Cajal was the first to realize how short the horizontal axonal/dendritic connections between the cells of the primary visual cortex were, and to hypothesize the significance of this fact: information flows vertically through the layers of the cortex with little lateral spread.
Neurogliaform cells (A,B), also known as Arachniform cells or Spiderweb cells, are a class of inhibitory interneurons first described by Cajal in 1899. Found in many diverse regions of the brain, including the hippocampus, cerebral cortex, and visual cortex, they are shown here in the auditory cortex. In all of these tissues, neurogliaform cells have a similar morphology: a small, round cell body surrounded by a dense axonal plexus, in which the axons are covered with small, frequent boutons (thickenings of the axon where synapses occur).

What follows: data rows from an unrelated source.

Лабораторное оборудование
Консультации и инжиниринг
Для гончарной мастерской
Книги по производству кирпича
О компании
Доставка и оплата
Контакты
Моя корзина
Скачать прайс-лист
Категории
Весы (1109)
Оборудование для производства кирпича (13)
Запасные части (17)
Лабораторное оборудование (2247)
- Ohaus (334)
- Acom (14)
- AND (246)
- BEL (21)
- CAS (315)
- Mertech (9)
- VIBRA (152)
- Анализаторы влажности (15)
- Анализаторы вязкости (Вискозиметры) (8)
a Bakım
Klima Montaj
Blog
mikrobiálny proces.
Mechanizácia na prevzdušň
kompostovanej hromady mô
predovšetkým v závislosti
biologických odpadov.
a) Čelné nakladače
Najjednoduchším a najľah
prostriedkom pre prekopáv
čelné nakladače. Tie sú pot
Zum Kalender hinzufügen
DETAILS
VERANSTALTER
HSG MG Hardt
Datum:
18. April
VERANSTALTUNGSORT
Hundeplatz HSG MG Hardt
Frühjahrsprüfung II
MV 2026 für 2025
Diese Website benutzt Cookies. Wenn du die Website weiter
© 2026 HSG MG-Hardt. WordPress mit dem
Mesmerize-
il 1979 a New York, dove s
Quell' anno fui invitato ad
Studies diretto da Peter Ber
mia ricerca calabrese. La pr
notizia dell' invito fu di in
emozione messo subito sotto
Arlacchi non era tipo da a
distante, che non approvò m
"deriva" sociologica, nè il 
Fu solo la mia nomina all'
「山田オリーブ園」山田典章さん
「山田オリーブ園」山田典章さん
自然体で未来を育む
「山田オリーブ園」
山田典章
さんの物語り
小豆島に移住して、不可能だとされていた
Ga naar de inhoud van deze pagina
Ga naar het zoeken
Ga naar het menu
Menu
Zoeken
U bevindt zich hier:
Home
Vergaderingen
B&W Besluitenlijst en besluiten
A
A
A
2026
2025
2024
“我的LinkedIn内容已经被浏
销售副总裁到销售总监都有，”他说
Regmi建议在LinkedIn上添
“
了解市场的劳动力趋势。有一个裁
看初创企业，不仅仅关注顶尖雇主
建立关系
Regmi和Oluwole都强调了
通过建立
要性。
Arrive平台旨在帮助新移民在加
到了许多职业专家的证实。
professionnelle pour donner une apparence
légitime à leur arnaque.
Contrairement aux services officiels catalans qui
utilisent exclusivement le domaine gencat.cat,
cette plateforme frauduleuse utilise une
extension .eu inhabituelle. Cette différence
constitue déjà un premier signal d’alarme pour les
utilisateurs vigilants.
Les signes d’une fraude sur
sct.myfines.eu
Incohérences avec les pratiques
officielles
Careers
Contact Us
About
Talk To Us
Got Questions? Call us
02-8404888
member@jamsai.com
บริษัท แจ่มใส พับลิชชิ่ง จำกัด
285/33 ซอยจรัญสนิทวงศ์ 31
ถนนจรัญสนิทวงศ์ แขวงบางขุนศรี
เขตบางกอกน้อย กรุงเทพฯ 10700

While neurogliaform cells do form some classical synapses, of the type that Cajal predicted, it is now known that many of their boutons do not have a specific post-synaptic target; instead, they are able to mediate mass-signal transmission to nearly any neuronal process within their axonal plexus using gamma-Aminobutyric acid. Most modern research on neurogliaform cells has been performed on the hippocampus, where they are hypothesized to provide signaling cues to adult-born neurons.
The dorsal horn of the spinal cord contains an area known as both Rexed Lamina II and the substantia gelatinosa of Rolando, named for its gelatinous appearance due to a high concentration of small neurons and a lack of myelination. Cajal classified the cells of the gelatinosa as either “limiting” (b, c) or “central” (d) according to their location within the area, their size, and their dendritic organization; modern neuroanatomists now classify the cells as “stalked” (b,c) or “islet”(d), although there are a variety of neurons in the gelatinosa that defy classification.
Because the axons of many neurons in the gelatinosa appeared not to extend outside of the gelatinosa itself, it was once hypothesized that the gelatinosa was a “closed system;” we now know that neurons of the gelatinosa receive input from the spinothalamic tract and dorsal columns, and relay that information deeper into the spinal cord through Rexed Laminae III and IV.
Neurons of the gelatinosa are unusually dense in Substance P and opioid-type pain receptors, and thus the gelatinosa is believed to play a role in the modulation/mediation of pain perception.
Since the late 19th century, physicians have documented pathological limitations of vertical gaze, but the causes were unclear. The most frequent cause of such problems has been found to be tumors, vascular diseases, or infections such as encephalitis, all of which impinge upon the space or the blood flow of what are now known as the interstitial nuclei of Cajal. The interstitial nuclei of Cajal are a group of neurons in the diencephalon region of the brain that are involved in the integration of head and eye movement, especially vertical eye movement.
In this drawing from rat, Cajal shows signals from the interstitial nuclei (c,B) coming from the root of the oculomotor nerve (A), and being sent through the thalamus. But experimental evidence in the past 25 years has revealed that these nuclei actually receive signals from the vestibular nuclei and send signals to the oculomotor nucleus through the posterior commissure (none of which appear in the plane of this illustration), so that information flows in the opposite direction than Cajal’s supposition.
Moving the eye from its resting central position requires sustained movement of the extraocular muscles, but neurons that control various aspects of eye position encode only movement velocity. Consequently, signals must be integrated prior to reaching the oculomotor nucleus, a computation that occurs as they travel through the interstitial nuclei of Cajal.